Friday, February 12, 2010

For The Love of Suspenders: A Tale of Strapped Commitment

A few weeks ago my friend Susan posted this on my Facebook wall. We'd been out a few nights before and I was, of course, wearing suspenders. It's kind of my thing. But it got me thinking about how committed I really am to the straps. And how many times I've worn them. We're in a long-term relationship, suspenders and I, and we go way way back to April 2007, almost three full years ago.

In college I was really into vests, but I always had a desire to try out suspenders. A annual party the theater department at Ole Miss put on gave me the perfect opportunity to either a) look really cute wearing suspenders or b) look ironically foolish but acceptable because the party was themed and ridiculous. Jenny and I powered over to Walmart, home of cheap $7 grandpa suspenders, and my love was born.

The very first time.

These were fat suspenders, though, because Walmart isn't exactly trendy. I knew I'd need some skinny ones, and moving to New York for my internship in the summer of 07 provided the shopping range I needed. I looked and looked and looked, finally finding a pair of skinny black suspenders sitting on a random table at H&M. There weren't any others around, so I grabbed these and went. Since then, they have made many appearances. Here are a bunch:


Yep, about 18 different recorded instances of suspender wearage in just under three years, and many undocumented times as well.
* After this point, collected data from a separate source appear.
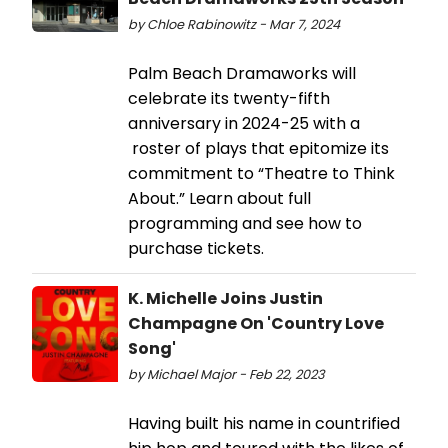
by Chloe Rabinowitz - Mar 7, 2024
Palm Beach Dramaworks will
celebrate its twenty-fifth
anniversary in 2024-25 with a
roster of plays that epitomize its
commitment to “Theatre to Think
About.” Learn about full
programming and see how to
purchase tickets.
K. Michelle Joins Justin
Champagne On 'Country Love
Song'
by Michael Major - Feb 22, 2023
Having built his name in countrified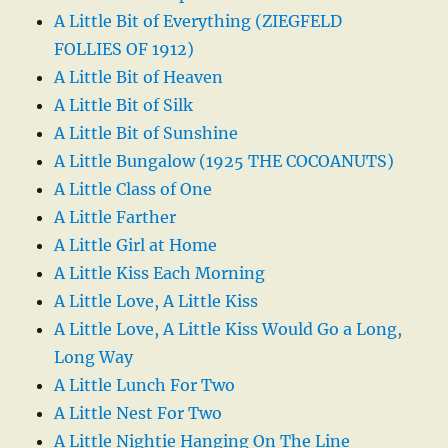
A Little Bit of Everything (ZIEGFELD
FOLLIES OF 1912)
A Little Bit of Heaven
A Little Bit of Silk
A Little Bit of Sunshine
A Little Bungalow (1925 THE COCOANUTS)
A Little Class of One
A Little Farther
A Little Girl at Home
A Little Kiss Each Morning
A Little Love, A Little Kiss
A Little Love, A Little Kiss Would Go a Long,
Long Way
A Little Lunch For Two
A Little Nest For Two
A Little Nightie Hanging On The Line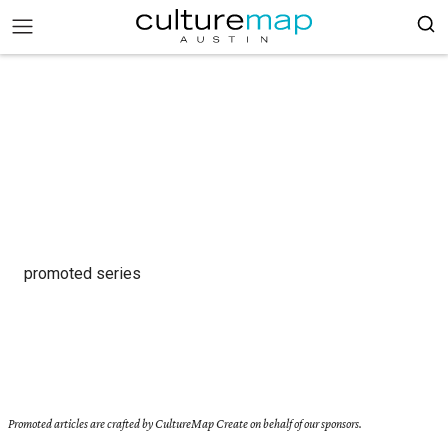
promoted series
Promoted articles are crafted by CultureMap Create on behalf of our sponsors.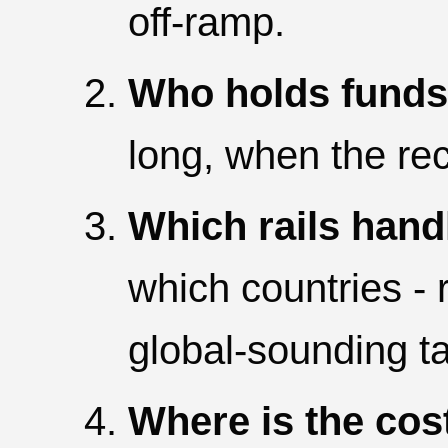
off-ramp.
Who holds funds i
long, when the reci
Which rails handl
which countries - 
global-sounding ta
Where is the cos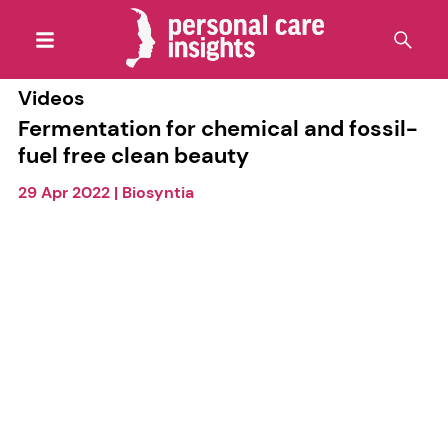
Videos
Fermentation for chemical and fossil-
fuel free clean beauty
29 Apr 2022
|
Biosyntia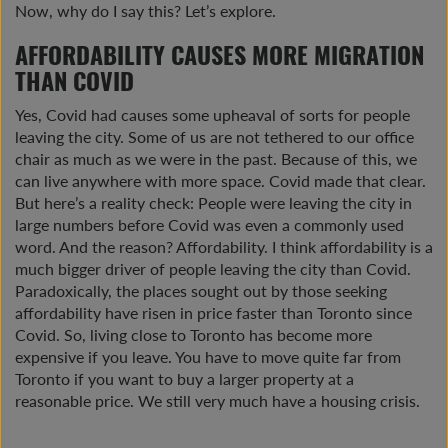
Now, why do I say this? Let’s explore.
AFFORDABILITY CAUSES MORE MIGRATION
THAN COVID
Yes, Covid had causes some upheaval of sorts for people
leaving the city. Some of us are not tethered to our office
chair as much as we were in the past. Because of this, we
can live anywhere with more space. Covid made that clear.
But here’s a reality check: People were leaving the city in
large numbers before Covid was even a commonly used
word. And the reason? Affordability. I think affordability is a
much bigger driver of people leaving the city than Covid.
Paradoxically, the places sought out by those seeking
affordability have risen in price faster than Toronto since
Covid. So, living close to Toronto has become more
expensive if you leave. You have to move quite far from
Toronto if you want to buy a larger property at a
reasonable price. We still very much have a housing crisis.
As you can see, I found a pair of skinny silver/grey suspenders sometime last year, and they've made it to their fair share of city outing. As much as I wear suspenders, though, I actually only own three pairs, counting the original fatties from Walmart. And speaking of, my relationship with suspenders came full circle at the Lady Gaga concert a few weeks ago, when my first pair became my special bedazzled bling pair. Three years later, they have evolved and they still hold up.


This look is a commitment, and one I don't feel will be gone anytime soon. I will be that little old man, still wearing suspenders, still living the scrappy, strappy old dream.

Thursday, February 11, 2010

The Social Network: It Sees You When You're Sleeping, It Knows When You're Awake

Social networking weirdness alert.

I'm on Foursquare, the "next Twitter" app for iPhone and other smartphones that lets you check in at different places you visit and gain points for each check-in. Accumulate enough points and you earn a badge. Check in more times than anyone else and you become the mayor of that location. You can leave tips at various places for future patrons who see your tips when then check in later. It's silly and unquantifiable, which is why it actually isn't the next Twitter (yet), but I'll try anything for a while.

Anyway, I went to dinner with Jenny last week at this Thai place called Room Service in Hell's Kitchen. Naturally I'm trying to recruit all of my friends to Foursquare, so Jenny checked in as well. We're hanging out, getting drinks, reading the tips for the restaurant, etc. Jenny checks a tip from Jenna R. that she left in December: "Try the coconut crusted calamari!" We didn't take her advice.


Jenny taps on her photo and it comes up full screen. Jenny has this talent/freakish skill for recognizing faces of strangers, so she looks at the photo, looks to the table next to ours and turns back to me with wide eyes. "Is this the girl sitting next to me!?" she asks me as she shows me the photo. The waiter approaches Could-Be-Jenna-R's table. "We'll start with the coconut crusted calamari," she says.

Of course we fall out laughing. And then get weirded out. And then laugh more. Because what are the chances? This girl left a tip two months ago and now we happen to be using the same service and she's sitting right beside us? Bizarre. Of course we had to try to snap photos of her to confirm that this actually happened. Here she is in a few different views.


I was tempted to ask her if she was Jenna R. Jenny actually had a brilliant plan of saying "JENNy" really loudly and seeing if Jenna R. looked at us, but when I tried it, she didn't flinch. She was engrossed in her conversation, though, and literally never noticed us. Typical New Yorker.

So, Jenna R., if you're out there and you find this, I'm sorry I posted your photos online without your permission, and I should have asked if it was you sitting beside us. Tweet me if you see this.